● **GOAL**: Please give everything from the line containing "locality: Del Carmen Mts" down through the last line of the items, both included, as a numbered list with blank lines left out.

● **LISTED ENTRIES**:

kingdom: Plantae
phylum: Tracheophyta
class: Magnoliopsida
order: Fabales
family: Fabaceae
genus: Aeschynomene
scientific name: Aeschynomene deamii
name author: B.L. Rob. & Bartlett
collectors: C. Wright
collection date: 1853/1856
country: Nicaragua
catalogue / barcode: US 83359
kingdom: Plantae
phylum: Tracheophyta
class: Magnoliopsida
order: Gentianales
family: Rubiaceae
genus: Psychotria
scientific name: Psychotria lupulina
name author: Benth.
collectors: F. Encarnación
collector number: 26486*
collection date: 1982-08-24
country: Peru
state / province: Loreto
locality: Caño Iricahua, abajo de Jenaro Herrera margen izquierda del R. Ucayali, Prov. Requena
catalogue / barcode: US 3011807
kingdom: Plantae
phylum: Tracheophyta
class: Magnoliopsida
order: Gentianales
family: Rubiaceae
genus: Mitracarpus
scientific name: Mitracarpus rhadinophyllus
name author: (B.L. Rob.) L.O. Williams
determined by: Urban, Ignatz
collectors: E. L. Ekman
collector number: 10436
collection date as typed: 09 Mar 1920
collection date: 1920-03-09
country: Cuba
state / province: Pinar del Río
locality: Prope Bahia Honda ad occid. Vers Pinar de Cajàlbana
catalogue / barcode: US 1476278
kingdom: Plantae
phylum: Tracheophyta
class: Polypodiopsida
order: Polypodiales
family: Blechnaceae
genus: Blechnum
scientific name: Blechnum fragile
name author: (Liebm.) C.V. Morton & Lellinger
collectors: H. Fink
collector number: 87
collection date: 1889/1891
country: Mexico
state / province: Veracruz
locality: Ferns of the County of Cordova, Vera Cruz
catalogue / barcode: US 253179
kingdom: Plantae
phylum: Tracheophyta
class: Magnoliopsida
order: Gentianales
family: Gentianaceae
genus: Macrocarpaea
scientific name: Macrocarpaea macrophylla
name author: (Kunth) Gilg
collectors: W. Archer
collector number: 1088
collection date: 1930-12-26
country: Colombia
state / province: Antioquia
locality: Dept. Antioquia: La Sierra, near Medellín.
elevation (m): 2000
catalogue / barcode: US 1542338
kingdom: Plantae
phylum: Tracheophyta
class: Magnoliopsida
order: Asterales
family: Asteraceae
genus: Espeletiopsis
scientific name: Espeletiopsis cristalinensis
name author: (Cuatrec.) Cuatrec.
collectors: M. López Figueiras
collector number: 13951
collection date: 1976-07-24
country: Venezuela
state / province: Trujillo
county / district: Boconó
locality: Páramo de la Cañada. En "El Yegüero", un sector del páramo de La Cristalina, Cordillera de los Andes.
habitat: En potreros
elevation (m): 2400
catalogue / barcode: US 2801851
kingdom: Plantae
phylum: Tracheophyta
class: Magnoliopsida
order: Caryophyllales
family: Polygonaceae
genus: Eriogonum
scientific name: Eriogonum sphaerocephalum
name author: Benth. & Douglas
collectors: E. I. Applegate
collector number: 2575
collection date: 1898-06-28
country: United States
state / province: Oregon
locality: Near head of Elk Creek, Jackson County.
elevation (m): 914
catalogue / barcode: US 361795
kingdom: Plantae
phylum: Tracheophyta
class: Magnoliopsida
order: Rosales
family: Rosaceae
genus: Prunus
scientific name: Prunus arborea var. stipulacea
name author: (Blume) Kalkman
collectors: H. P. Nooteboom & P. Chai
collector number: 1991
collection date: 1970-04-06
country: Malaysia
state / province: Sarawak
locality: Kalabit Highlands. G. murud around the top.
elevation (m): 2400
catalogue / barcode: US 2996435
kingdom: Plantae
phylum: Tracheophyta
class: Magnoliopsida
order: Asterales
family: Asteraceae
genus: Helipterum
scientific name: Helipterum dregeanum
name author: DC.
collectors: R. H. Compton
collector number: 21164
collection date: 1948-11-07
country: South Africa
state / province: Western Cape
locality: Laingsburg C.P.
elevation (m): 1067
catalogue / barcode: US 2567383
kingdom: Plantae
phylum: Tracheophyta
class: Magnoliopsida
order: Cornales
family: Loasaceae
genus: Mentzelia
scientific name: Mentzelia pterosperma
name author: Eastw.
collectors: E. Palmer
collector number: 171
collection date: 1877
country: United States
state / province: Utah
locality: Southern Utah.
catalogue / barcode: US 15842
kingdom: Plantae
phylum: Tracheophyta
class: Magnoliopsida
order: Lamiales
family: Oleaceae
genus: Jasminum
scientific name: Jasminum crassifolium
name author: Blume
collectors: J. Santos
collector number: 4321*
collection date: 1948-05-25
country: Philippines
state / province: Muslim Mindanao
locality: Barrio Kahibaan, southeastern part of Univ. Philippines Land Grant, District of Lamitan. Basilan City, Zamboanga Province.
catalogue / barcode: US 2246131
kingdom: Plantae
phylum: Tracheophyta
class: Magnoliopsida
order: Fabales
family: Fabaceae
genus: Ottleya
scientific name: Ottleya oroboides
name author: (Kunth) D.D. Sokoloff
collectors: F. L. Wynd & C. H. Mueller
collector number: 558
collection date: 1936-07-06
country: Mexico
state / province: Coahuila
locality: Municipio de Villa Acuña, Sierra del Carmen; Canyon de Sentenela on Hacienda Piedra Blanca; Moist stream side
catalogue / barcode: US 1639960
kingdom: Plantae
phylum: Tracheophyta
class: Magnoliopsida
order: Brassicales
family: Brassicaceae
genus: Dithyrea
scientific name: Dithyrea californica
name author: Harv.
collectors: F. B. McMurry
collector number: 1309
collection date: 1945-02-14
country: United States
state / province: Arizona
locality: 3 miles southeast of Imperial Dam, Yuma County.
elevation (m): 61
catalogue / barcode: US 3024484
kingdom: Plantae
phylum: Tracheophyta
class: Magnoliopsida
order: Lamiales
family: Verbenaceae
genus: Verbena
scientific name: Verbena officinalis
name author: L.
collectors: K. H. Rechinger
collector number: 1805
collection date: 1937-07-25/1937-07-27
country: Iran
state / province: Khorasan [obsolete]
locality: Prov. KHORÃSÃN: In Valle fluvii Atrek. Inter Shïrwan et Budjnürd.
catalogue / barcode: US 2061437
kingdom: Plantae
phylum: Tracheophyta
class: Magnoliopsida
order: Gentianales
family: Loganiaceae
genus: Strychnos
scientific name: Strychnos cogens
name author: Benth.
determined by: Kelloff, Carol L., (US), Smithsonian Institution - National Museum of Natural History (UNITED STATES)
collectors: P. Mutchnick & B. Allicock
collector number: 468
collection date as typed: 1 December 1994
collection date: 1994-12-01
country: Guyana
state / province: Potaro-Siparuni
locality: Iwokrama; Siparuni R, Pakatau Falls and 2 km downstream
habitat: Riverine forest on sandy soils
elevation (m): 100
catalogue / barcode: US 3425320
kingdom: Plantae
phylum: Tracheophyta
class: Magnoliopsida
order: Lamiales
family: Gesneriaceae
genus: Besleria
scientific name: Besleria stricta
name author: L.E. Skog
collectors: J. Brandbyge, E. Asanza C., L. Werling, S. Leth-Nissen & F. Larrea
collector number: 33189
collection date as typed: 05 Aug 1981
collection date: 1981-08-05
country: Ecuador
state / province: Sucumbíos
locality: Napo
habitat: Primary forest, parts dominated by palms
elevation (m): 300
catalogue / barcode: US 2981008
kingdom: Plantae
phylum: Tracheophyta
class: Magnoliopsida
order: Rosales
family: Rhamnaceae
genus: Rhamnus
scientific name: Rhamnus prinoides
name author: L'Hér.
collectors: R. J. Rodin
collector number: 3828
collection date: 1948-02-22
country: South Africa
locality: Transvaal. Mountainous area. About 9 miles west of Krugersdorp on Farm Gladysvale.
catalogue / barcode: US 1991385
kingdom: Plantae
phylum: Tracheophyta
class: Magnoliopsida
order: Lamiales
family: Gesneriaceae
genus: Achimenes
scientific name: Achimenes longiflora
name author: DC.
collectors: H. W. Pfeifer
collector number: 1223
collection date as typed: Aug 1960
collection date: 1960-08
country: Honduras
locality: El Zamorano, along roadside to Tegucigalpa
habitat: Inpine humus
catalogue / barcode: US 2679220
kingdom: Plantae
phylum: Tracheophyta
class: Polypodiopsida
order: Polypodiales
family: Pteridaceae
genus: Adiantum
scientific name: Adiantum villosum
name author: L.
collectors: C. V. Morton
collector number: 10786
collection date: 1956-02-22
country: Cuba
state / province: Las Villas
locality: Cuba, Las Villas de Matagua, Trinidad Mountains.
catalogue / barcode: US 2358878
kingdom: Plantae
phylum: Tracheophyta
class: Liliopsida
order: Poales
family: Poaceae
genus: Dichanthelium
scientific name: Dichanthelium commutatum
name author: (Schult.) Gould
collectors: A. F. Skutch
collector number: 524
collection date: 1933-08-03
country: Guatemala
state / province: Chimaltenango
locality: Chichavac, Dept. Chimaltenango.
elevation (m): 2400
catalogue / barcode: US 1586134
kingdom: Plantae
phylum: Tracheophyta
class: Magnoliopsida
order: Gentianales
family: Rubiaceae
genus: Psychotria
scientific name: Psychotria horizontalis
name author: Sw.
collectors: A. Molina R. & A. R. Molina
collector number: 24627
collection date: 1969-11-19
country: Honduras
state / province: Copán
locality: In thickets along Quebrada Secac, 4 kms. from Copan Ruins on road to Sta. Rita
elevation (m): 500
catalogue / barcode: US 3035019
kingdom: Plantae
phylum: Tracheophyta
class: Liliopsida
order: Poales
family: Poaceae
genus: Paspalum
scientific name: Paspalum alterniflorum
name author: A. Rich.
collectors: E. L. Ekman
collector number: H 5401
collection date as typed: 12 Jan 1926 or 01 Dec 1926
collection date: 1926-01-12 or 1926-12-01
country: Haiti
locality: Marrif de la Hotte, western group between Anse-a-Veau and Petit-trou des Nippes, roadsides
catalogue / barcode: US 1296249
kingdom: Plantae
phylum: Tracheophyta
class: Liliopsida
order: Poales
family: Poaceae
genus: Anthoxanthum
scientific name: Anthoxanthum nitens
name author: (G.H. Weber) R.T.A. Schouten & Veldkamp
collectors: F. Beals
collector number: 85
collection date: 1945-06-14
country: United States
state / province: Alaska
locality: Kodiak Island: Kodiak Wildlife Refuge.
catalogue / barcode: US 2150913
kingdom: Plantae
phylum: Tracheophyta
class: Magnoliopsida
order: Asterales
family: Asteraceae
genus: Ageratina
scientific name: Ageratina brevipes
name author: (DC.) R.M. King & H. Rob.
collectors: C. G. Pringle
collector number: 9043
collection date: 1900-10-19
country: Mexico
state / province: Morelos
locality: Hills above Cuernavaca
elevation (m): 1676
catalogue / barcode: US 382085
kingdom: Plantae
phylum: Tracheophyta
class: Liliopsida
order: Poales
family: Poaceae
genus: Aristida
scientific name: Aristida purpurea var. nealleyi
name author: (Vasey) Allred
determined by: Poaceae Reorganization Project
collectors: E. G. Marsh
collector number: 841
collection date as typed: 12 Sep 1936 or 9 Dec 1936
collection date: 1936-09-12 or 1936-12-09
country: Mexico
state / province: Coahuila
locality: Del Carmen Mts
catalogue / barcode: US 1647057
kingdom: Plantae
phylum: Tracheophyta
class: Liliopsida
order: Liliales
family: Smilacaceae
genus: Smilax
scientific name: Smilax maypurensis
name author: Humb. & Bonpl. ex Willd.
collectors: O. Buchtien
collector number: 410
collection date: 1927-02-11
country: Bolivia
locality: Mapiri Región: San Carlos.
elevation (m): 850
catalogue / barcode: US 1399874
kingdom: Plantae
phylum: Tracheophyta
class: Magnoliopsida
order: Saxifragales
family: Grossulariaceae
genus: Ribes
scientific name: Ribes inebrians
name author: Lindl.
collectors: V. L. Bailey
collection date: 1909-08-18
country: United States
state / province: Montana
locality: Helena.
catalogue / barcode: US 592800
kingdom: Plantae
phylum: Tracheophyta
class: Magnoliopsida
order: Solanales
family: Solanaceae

● **THE OUTPUT**:
1. locality: Del Carmen Mts
2. catalogue / barcode: US 1647057
3. kingdom: Plantae
4. phylum: Tracheophyta
5. class: Liliopsida
6. order: Liliales
7. family: Smilacaceae
8. genus: Smilax
9. scientific name: Smilax maypurensis
10. name author: Humb. & Bonpl. ex Willd.
11. collectors: O. Buchtien
12. collector number: 410
13. collection date: 1927-02-11
14. country: Bolivia
15. locality: Mapiri Región: San Carlos.
16. elevation (m): 850
17. catalogue / barcode: US 1399874
18. kingdom: Plantae
19. phylum: Tracheophyta
20. class: Magnoliopsida
21. order: Saxifragales
22. family: Grossulariaceae
23. genus: Ribes
24. scientific name: Ribes inebrians
25. name author: Lindl.
26. collectors: V. L. Bailey
27. collection date: 1909-08-18
28. country: United States
29. state / province: Montana
30. locality: Helena.
31. catalogue / barcode: US 592800
32. kingdom: Plantae
33. phylum: Tracheophyta
34. class: Magnoliopsida
35. order: Solanales
36. family: Solanaceae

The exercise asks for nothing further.